Rachid Ofrany

Personal information
- Date of birth: 17 January 1987 (age 38)
- Place of birth: Roermond, Netherlands
- Height: 1.82 m (6 ft 0 in)
- Position: Right winger

Youth career
- Swift'36
- VVV-Venlo

Senior career*
- Years: Team / Apps / (Gls)
- 2006–2011: VVV-Venlo / 82 / (9)
- 2009–2010: → AGOVV (loan) / 21 / (2)
- 2011–2012: Fortuna Sittard / 1 / (0)
- Total:  / 104 / (11)

International career
- 2006–2007: Netherlands U20 / 1 / (0)

= Rachid Ofrany =

Dutch-Moroccan footballer

Rachid Ofrany (born 17 January 1987) is a Dutch-Moroccan former professional footballer who played as a right winger.

==Club career==
Ofrany started playing football with Swift'36 from his hometown, Roermond. He was admitted to VVV-Venlo's youth team from a young age, and played for all youth teams, until reaching the first team in summer 2006.
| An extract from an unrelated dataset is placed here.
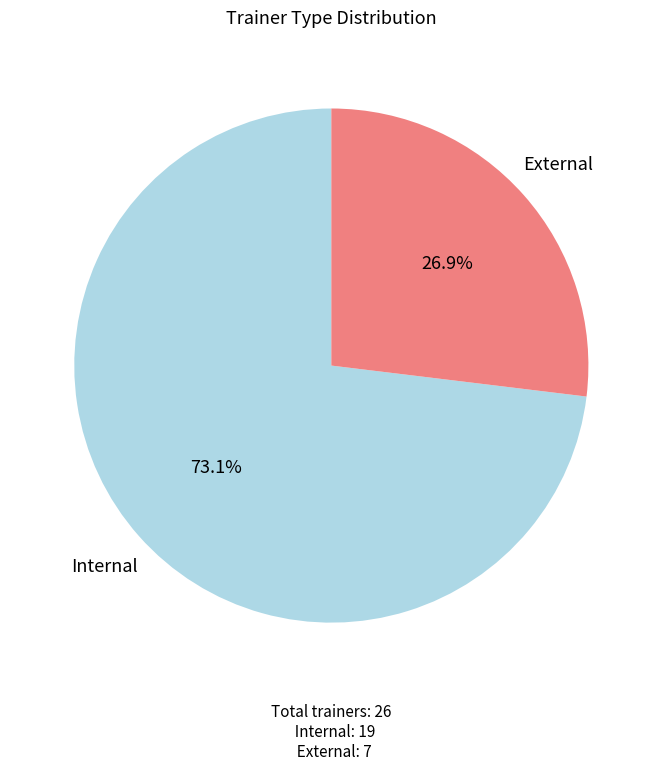

To the nearest percent, what is the difference between the Internal and External slice percentages?

46%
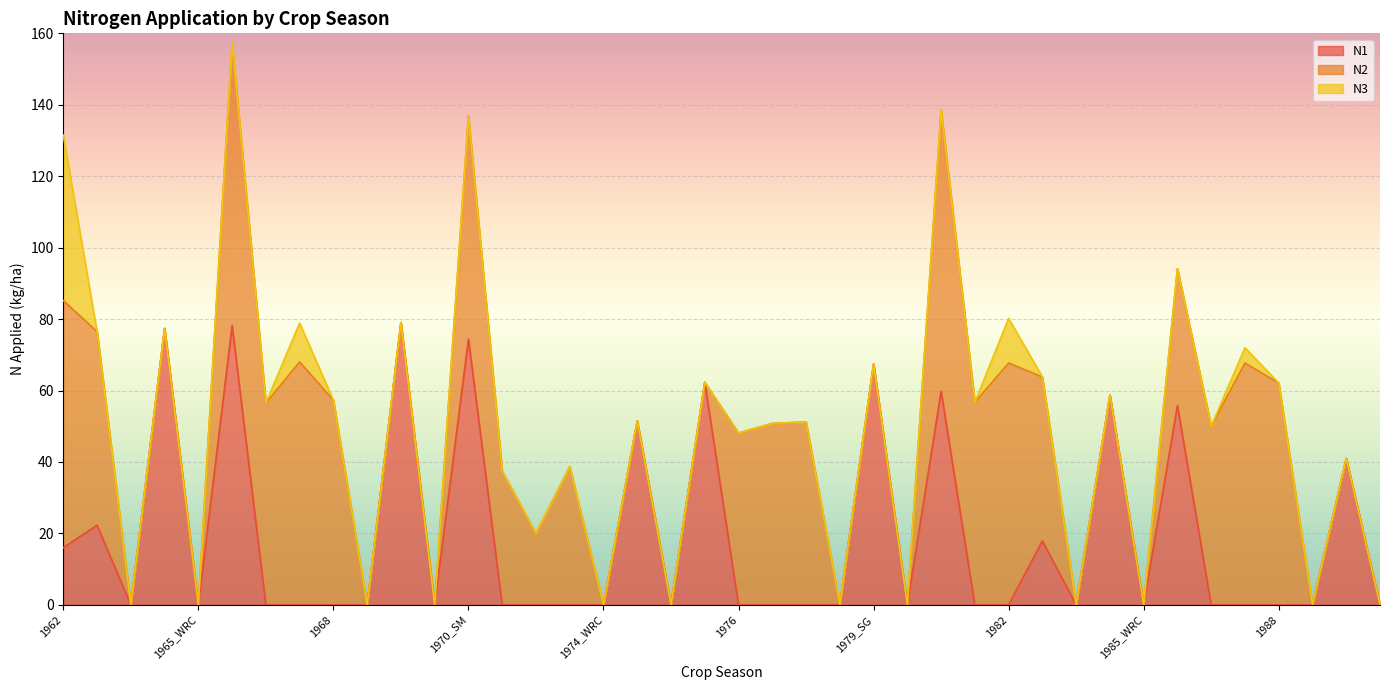

What is the average value of the N1 series?

19.0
In the 2006–07 season, Ofrany made his debut for VVV on 11 August 2006 in the match against FC Eindhoven. The game ended 1–1, with Ofrany playing all 90 minutes. Shortly after the match, he was offered a professional contract with the club with him signing until 2010. VVV promoted to the Eredivisie, and he had a memorable moment in that season. In the 2–2 match against Ajax, he scored a lob from the half-way line in the 57th minute.
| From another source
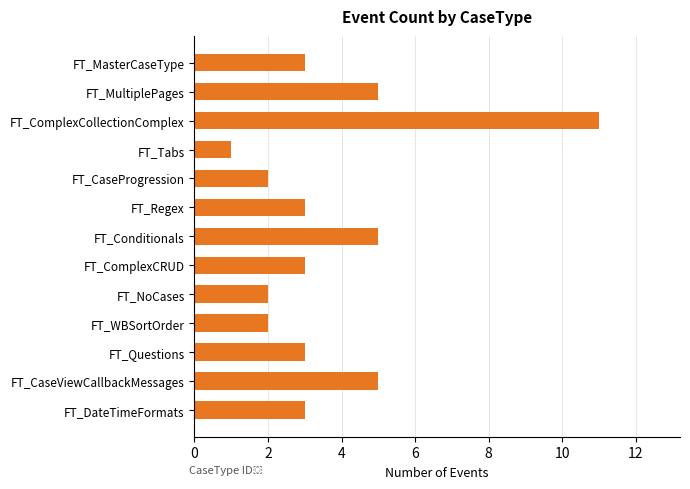

Reading top to bottom, transcribe all the data shown in this chart.

FT_MasterCaseType=3	FT_MultiplePages=5	FT_ComplexCollectionComplex=11	FT_Tabs=1	FT_CaseProgression=2	FT_Regex=3	FT_Conditionals=5	FT_ComplexCRUD=3	FT_NoCases=2	FT_WBSortOrder=2	FT_Questions=3	FT_CaseViewCallbackMessages=5	FT_DateTimeFormats=3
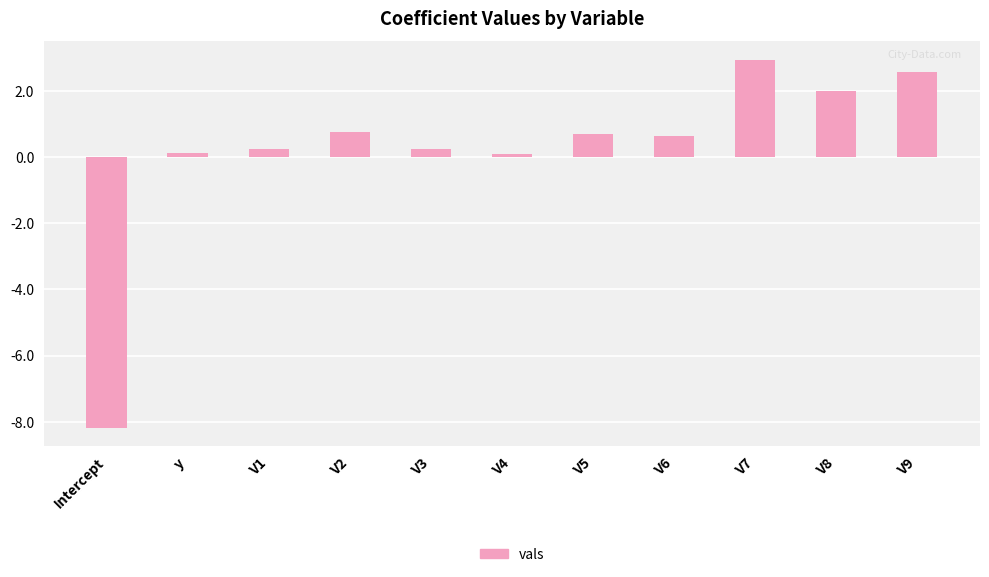

How many positive values are there?

10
On 26 July 2009, it was announced that Ofrany moved to AGOVV on loan. After his return to VVV, he suffered a double fracture in his leg at the end of October 2010. He never fully recovered from this. In 2011, Ofrany left VVV. After a short period at Fortuna Sittard and unsuccessful trials in Thailand, Indonesia and Morocco, Ofrany decided to retire permanently from professional football in 2013.